### Data section
====
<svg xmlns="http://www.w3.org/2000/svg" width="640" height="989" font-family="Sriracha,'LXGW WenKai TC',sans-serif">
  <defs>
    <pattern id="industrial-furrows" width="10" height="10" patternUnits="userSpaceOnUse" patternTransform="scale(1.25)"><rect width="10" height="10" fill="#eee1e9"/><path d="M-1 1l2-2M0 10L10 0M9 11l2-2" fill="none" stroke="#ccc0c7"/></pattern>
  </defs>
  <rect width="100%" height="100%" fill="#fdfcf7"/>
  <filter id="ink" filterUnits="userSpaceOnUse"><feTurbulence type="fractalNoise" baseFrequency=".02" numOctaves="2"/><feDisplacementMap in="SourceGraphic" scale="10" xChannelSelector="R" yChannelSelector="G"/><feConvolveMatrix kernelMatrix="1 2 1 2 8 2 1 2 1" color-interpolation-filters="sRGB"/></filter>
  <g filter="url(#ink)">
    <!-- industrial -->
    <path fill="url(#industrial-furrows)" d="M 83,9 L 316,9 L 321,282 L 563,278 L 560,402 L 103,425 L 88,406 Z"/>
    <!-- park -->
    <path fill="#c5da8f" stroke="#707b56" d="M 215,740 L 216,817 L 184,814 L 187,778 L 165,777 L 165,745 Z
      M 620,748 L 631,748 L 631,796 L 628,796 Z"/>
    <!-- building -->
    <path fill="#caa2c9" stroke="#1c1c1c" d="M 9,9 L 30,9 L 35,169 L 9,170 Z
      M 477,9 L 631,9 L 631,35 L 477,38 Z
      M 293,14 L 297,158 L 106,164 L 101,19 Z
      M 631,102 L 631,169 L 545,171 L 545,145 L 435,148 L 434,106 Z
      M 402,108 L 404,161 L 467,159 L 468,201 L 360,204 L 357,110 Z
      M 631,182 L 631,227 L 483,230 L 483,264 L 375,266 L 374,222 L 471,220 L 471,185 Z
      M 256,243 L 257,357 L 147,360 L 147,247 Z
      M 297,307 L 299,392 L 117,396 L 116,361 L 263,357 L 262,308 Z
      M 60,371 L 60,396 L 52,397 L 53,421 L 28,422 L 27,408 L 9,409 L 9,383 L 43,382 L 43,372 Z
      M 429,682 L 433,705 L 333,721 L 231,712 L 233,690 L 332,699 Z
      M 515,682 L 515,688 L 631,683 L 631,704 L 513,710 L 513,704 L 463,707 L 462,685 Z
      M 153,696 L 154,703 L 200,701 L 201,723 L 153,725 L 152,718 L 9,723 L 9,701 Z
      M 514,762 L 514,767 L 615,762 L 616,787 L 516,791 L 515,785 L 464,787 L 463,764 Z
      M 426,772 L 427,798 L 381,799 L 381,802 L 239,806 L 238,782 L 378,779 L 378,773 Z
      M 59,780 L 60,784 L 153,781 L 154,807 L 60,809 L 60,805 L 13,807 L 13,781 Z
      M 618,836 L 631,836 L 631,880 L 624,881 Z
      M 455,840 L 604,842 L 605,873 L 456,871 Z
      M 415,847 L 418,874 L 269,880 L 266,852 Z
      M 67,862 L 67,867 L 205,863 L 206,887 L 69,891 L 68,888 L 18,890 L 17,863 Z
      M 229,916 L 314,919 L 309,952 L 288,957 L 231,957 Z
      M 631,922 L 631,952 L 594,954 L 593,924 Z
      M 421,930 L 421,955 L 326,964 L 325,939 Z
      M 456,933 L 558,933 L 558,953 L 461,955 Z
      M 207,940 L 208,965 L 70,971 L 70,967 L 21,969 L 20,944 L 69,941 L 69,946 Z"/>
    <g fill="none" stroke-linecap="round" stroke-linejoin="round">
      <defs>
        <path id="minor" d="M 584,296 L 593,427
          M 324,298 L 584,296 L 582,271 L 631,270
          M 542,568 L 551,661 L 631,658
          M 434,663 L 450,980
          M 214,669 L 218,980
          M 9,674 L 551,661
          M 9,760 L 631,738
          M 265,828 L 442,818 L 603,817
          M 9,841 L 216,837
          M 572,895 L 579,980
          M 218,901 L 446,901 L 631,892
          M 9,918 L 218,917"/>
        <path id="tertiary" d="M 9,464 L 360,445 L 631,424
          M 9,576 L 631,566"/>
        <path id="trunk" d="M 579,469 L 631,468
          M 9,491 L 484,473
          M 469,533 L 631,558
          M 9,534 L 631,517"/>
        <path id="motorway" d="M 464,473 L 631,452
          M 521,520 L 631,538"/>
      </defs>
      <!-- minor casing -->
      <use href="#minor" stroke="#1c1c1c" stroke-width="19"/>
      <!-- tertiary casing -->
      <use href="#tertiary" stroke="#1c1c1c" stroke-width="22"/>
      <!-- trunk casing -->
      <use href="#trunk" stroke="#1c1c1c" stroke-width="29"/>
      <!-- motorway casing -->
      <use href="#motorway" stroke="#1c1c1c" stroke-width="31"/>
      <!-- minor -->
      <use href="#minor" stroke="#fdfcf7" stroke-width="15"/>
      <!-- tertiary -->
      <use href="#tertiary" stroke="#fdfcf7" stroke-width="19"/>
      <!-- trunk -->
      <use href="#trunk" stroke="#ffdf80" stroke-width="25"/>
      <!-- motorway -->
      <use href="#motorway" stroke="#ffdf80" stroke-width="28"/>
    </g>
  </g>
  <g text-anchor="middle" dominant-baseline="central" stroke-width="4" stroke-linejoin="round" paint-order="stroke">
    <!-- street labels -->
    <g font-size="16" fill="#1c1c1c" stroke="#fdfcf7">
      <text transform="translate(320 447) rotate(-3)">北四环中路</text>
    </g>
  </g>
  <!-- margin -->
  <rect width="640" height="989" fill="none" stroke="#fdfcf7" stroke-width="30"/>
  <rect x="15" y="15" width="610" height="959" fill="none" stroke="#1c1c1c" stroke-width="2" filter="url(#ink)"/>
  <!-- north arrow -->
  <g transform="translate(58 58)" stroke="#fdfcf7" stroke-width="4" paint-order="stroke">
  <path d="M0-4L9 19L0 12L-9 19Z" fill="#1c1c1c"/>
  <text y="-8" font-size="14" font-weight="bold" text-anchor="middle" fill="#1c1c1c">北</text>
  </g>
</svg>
====
### What is required
Each record is to be repeated exactly.

### Response for this exercise
<svg xmlns="http://www.w3.org/2000/svg" width="640" height="989" font-family="Sriracha,'LXGW WenKai TC',sans-serif">
  <defs>
    <pattern id="industrial-furrows" width="10" height="10" patternUnits="userSpaceOnUse" patternTransform="scale(1.25)"><rect width="10" height="10" fill="#eee1e9"/><path d="M-1 1l2-2M0 10L10 0M9 11l2-2" fill="none" stroke="#ccc0c7"/></pattern>
  </defs>
  <rect width="100%" height="100%" fill="#fdfcf7"/>
  <filter id="ink" filterUnits="userSpaceOnUse"><feTurbulence type="fractalNoise" baseFrequency=".02" numOctaves="2"/><feDisplacementMap in="SourceGraphic" scale="10" xChannelSelector="R" yChannelSelector="G"/><feConvolveMatrix kernelMatrix="1 2 1 2 8 2 1 2 1" color-interpolation-filters="sRGB"/></filter>
  <g filter="url(#ink)">
    <!-- industrial -->
    <path fill="url(#industrial-furrows)" d="M 83,9 L 316,9 L 321,282 L 563,278 L 560,402 L 103,425 L 88,406 Z"/>
    <!-- park -->
    <path fill="#c5da8f" stroke="#707b56" d="M 215,740 L 216,817 L 184,814 L 187,778 L 165,777 L 165,745 Z
      M 620,748 L 631,748 L 631,796 L 628,796 Z"/>
    <!-- building -->
    <path fill="#caa2c9" stroke="#1c1c1c" d="M 9,9 L 30,9 L 35,169 L 9,170 Z
      M 477,9 L 631,9 L 631,35 L 477,38 Z
      M 293,14 L 297,158 L 106,164 L 101,19 Z
      M 631,102 L 631,169 L 545,171 L 545,145 L 435,148 L 434,106 Z
      M 402,108 L 404,161 L 467,159 L 468,201 L 360,204 L 357,110 Z
      M 631,182 L 631,227 L 483,230 L 483,264 L 375,266 L 374,222 L 471,220 L 471,185 Z
      M 256,243 L 257,357 L 147,360 L 147,247 Z
      M 297,307 L 299,392 L 117,396 L 116,361 L 263,357 L 262,308 Z
      M 60,371 L 60,396 L 52,397 L 53,421 L 28,422 L 27,408 L 9,409 L 9,383 L 43,382 L 43,372 Z
      M 429,682 L 433,705 L 333,721 L 231,712 L 233,690 L 332,699 Z
      M 515,682 L 515,688 L 631,683 L 631,704 L 513,710 L 513,704 L 463,707 L 462,685 Z
      M 153,696 L 154,703 L 200,701 L 201,723 L 153,725 L 152,718 L 9,723 L 9,701 Z
      M 514,762 L 514,767 L 615,762 L 616,787 L 516,791 L 515,785 L 464,787 L 463,764 Z
      M 426,772 L 427,798 L 381,799 L 381,802 L 239,806 L 238,782 L 378,779 L 378,773 Z
      M 59,780 L 60,784 L 153,781 L 154,807 L 60,809 L 60,805 L 13,807 L 13,781 Z
      M 618,836 L 631,836 L 631,880 L 624,881 Z
      M 455,840 L 604,842 L 605,873 L 456,871 Z
      M 415,847 L 418,874 L 269,880 L 266,852 Z
      M 67,862 L 67,867 L 205,863 L 206,887 L 69,891 L 68,888 L 18,890 L 17,863 Z
      M 229,916 L 314,919 L 309,952 L 288,957 L 231,957 Z
      M 631,922 L 631,952 L 594,954 L 593,924 Z
      M 421,930 L 421,955 L 326,964 L 325,939 Z
      M 456,933 L 558,933 L 558,953 L 461,955 Z
      M 207,940 L 208,965 L 70,971 L 70,967 L 21,969 L 20,944 L 69,941 L 69,946 Z"/>
    <g fill="none" stroke-linecap="round" stroke-linejoin="round">
      <defs>
        <path id="minor" d="M 584,296 L 593,427
          M 324,298 L 584,296 L 582,271 L 631,270
          M 542,568 L 551,661 L 631,658
          M 434,663 L 450,980
          M 214,669 L 218,980
          M 9,674 L 551,661
          M 9,760 L 631,738
          M 265,828 L 442,818 L 603,817
          M 9,841 L 216,837
          M 572,895 L 579,980
          M 218,901 L 446,901 L 631,892
          M 9,918 L 218,917"/>
        <path id="tertiary" d="M 9,464 L 360,445 L 631,424
          M 9,576 L 631,566"/>
        <path id="trunk" d="M 579,469 L 631,468
          M 9,491 L 484,473
          M 469,533 L 631,558
          M 9,534 L 631,517"/>
        <path id="motorway" d="M 464,473 L 631,452
          M 521,520 L 631,538"/>
      </defs>
      <!-- minor casing -->
      <use href="#minor" stroke="#1c1c1c" stroke-width="19"/>
      <!-- tertiary casing -->
      <use href="#tertiary" stroke="#1c1c1c" stroke-width="22"/>
      <!-- trunk casing -->
      <use href="#trunk" stroke="#1c1c1c" stroke-width="29"/>
      <!-- motorway casing -->
      <use href="#motorway" stroke="#1c1c1c" stroke-width="31"/>
      <!-- minor -->
      <use href="#minor" stroke="#fdfcf7" stroke-width="15"/>
      <!-- tertiary -->
      <use href="#tertiary" stroke="#fdfcf7" stroke-width="19"/>
      <!-- trunk -->
      <use href="#trunk" stroke="#ffdf80" stroke-width="25"/>
      <!-- motorway -->
      <use href="#motorway" stroke="#ffdf80" stroke-width="28"/>
    </g>
  </g>
  <g text-anchor="middle" dominant-baseline="central" stroke-width="4" stroke-linejoin="round" paint-order="stroke">
    <!-- street labels -->
    <g font-size="16" fill="#1c1c1c" stroke="#fdfcf7">
      <text transform="translate(320 447) rotate(-3)">北四环中路</text>
    </g>
  </g>
  <!-- margin -->
  <rect width="640" height="989" fill="none" stroke="#fdfcf7" stroke-width="30"/>
  <rect x="15" y="15" width="610" height="959" fill="none" stroke="#1c1c1c" stroke-width="2" filter="url(#ink)"/>
  <!-- north arrow -->
  <g transform="translate(58 58)" stroke="#fdfcf7" stroke-width="4" paint-order="stroke">
  <path d="M0-4L9 19L0 12L-9 19Z" fill="#1c1c1c"/>
  <text y="-8" font-size="14" font-weight="bold" text-anchor="middle" fill="#1c1c1c">北</text>
  </g>
</svg>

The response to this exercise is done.